Buchkritik -- Julia Friedrichs -- Gestatten: Elite

Umschlagfoto  -- Julia Friedrichs  --  Gestatten: Elite Das Wort Elite feiert, nachdem es über 40 Jahre aus dem aktiven Sprachschatz verbannt wurde, eine fulminante Wiederkehr. Eliteuniversitäten, Eliteförderung, Elitensuche, etc. zeigt, das sich dieser, einst verpönte Begriff, in gesellschaftlichen und politischen Diskussionen einen festen Platz erobert hat.

Elite, laut Definition die Auswahl der Besten, ist in aller Munde. Julia Friedrichs hat diesen Begriff, bzw. denjenigen, welche sich ihm zuordnen, einer kritischen Untersuchung unterzogen. In ihrem überaus lesenswertes Buch Gestatten: Elite hat sie sich auf die Suche gemacht, nach denen, die für sich das Wort Elite in Anspruch nehmen.

Ihre Reise führte sie durch Kindergärten, Schulen, Internate und private Universitäten. Die Ergebnisse sind mehr als ernüchternd. Elite, das bedeutet zumeist nicht intellektuelle Qualität, sondern in erster Linie einen gut gefüllten Geldbeutel, denn die von der Autorin besuchten Einrichtungen sind in erster Linie Wirtschaftsunternehmen, die ihren Kunden gegen gutes Geld versprechen, den Nachwuchs fit zu machen für die kommenden globalen Verteilungskämpfe.

Natürlich hat niemand der in diesen Wirtschaftszweig involviert ist, dies in aller Deutlichkeit ausgesprochen. Es ist dann doch lieber die Rede von Förderung des individuellen Potentials, von maximaler Betreuung und anderen pädagogischen Euphemismen. Das Fazit ist jedoch eindeutig: Gut betuchte Bürger können ihren Kindern den Aufenthalt in öffentlichen Schulen nicht zumuten, weil sie besorgt darüber sind, daß der Nachwuchs im kommenden internationalen Konkurrenzkampf unterliegt.
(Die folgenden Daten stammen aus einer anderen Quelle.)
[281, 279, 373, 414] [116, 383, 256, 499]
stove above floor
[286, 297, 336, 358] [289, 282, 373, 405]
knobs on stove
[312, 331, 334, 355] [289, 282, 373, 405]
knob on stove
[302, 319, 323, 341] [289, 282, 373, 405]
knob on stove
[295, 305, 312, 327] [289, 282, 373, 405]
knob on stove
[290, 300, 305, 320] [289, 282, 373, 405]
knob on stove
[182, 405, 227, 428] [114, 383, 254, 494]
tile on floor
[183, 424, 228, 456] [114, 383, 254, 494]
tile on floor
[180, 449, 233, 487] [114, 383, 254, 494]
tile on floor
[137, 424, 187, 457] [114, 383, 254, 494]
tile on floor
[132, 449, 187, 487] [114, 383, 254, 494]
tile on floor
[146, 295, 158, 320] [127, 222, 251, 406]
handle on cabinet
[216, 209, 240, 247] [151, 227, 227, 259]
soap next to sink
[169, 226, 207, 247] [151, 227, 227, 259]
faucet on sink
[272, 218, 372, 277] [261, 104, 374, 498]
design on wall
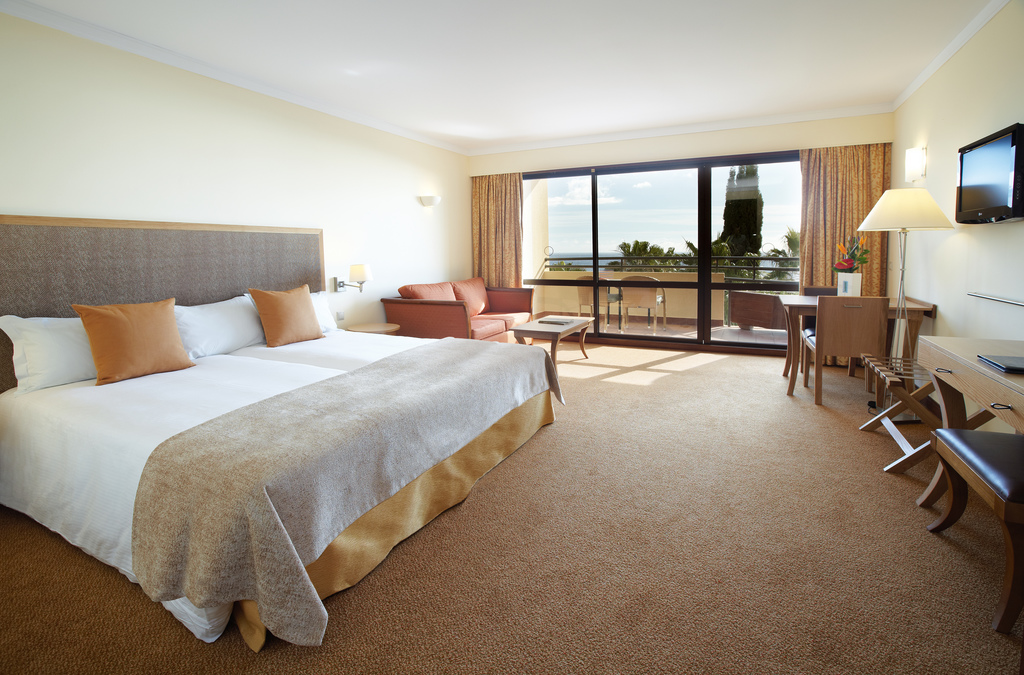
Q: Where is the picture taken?
A: In a large hotel room in a city.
Wohlgemerkt, diese Sorgen sind berechtigt und niemand wird Erziehungsberechtigten die Pflicht absprechen wollen, für ihre Kinder das Beste zu ermöglichen. Dieser Meinung ist auch die Autorin. Doch bei ihren Untersuchungen stellt sie mehr als einmal fest, das der Begriff der Elite einzig dazu dient, gesellschaftliche Unterschiede zu zementieren. In diesem Fall sind sie finanzieller Natur. Wer es sich leisten kann mehrere tausend Euro im Monat für einen Schul- oder Universitätsbesuch zu zahlen, der ist automatisch auf der Sonnenseite der Gesellschaft.

Zumal, wie es die Autorin des öfteren beschreibt, sind es nicht die Besten eines Jahrgangs, welche diese selbst ernannten Eliteschmieden besuchen, sondern eher mittelmäßige Gestalten, die jedoch den großen Vorteil haben, daß ihre Eltern einen prall gefüllten Geldbeutel haben. In diesen Fällen beschränkt sich die eigene Vorstellung von Elite darin, teure Designermode zu tragen.
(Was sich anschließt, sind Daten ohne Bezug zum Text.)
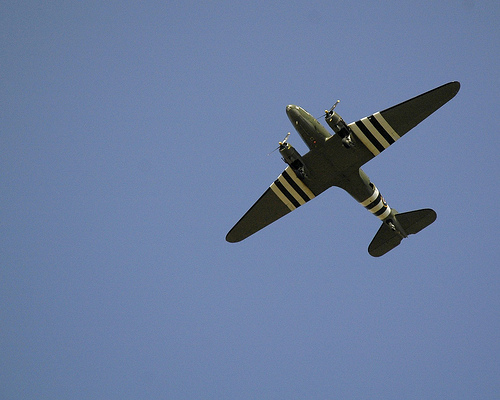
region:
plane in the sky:
[182, 58, 478, 291]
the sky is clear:
[225, 319, 352, 365]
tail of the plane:
[360, 200, 438, 258]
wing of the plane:
[206, 158, 306, 243]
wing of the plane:
[353, 86, 438, 155]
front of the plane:
[272, 93, 332, 149]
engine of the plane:
[261, 131, 300, 166]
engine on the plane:
[324, 99, 348, 133]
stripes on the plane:
[267, 167, 315, 221]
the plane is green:
[325, 160, 348, 174]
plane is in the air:
[207, 80, 457, 255]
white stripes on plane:
[205, 75, 465, 255]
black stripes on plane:
[190, 75, 460, 255]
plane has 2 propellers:
[260, 90, 355, 155]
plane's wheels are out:
[290, 130, 395, 230]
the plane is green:
[210, 71, 461, 256]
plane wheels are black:
[288, 133, 370, 188]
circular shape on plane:
[375, 191, 389, 209]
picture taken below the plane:
[204, 77, 467, 259]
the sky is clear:
[1, 3, 498, 393]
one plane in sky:
[219, 70, 469, 269]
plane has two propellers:
[259, 101, 344, 165]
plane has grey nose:
[263, 104, 300, 122]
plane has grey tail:
[375, 212, 434, 257]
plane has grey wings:
[213, 46, 451, 260]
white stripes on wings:
[252, 113, 383, 210]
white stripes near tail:
[360, 180, 395, 222]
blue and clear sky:
[34, 19, 154, 159]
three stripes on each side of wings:
[268, 109, 390, 217]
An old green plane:
[186, 72, 466, 282]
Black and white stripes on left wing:
[265, 165, 310, 205]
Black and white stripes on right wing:
[345, 110, 397, 150]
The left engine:
[310, 95, 345, 121]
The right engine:
[257, 125, 299, 170]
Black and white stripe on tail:
[359, 184, 399, 223]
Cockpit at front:
[284, 92, 326, 138]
Julia Friedrichs vermeidet es in ihrem Buch, eine Neiddebatte zu entfachen, zumal sie selber die Möglichkeit hatte, in die schillernde Welt der Beraterfirmen einzusteigen - McKinsey hatte ihr ein lukratives Angebot gemacht. Daß sie sich anders entschieden hat, sollte kein Grund für Vorwürfe sein.

Sie weist mit ihren Buch nach, das der Begriff der Elite, so wie er heutzutage verwendet wird, erst noch mit einem akzeptablen Inhalt gefüllt werden muß. Dabei gibt es sie, diese Gruppe der Besten. In jeder historischen Phase waren sie prägend für die Gesellschaft in der sie lebten. Die Besten, weil Klügsten in ihrem jeweiligen Fachgebiet. Wissenschaftler, Techniker, Ingenieure, Philosophen, Pädagogen und viele andere.

Im Unterschied zur aktuellen Diskussion über den Platz der zukünftigen selbsternannten Elite, hatten die besten Köpfe niemals vor, leitende Position in der Gesellschaft zu übernehmen. Das sieht heute ganz anders aus. Wie selbstverständlich ertönt da schon mal die Forderung nach einer adäquaten Position in der höchsten Ebene. Davor kann man die Gesellschaft nur warnen.

Julia Friedrichs hat ein kluges Buch über diese neue Form der Selbsterhöhung geschrieben. Man kann den zukünftigen Generationen, die in diesem Land leben nur wünschen, daß es mehr Auswahlmöglichkeiten geben möge als ausschließlich zwischen Harz IV und McKinsey.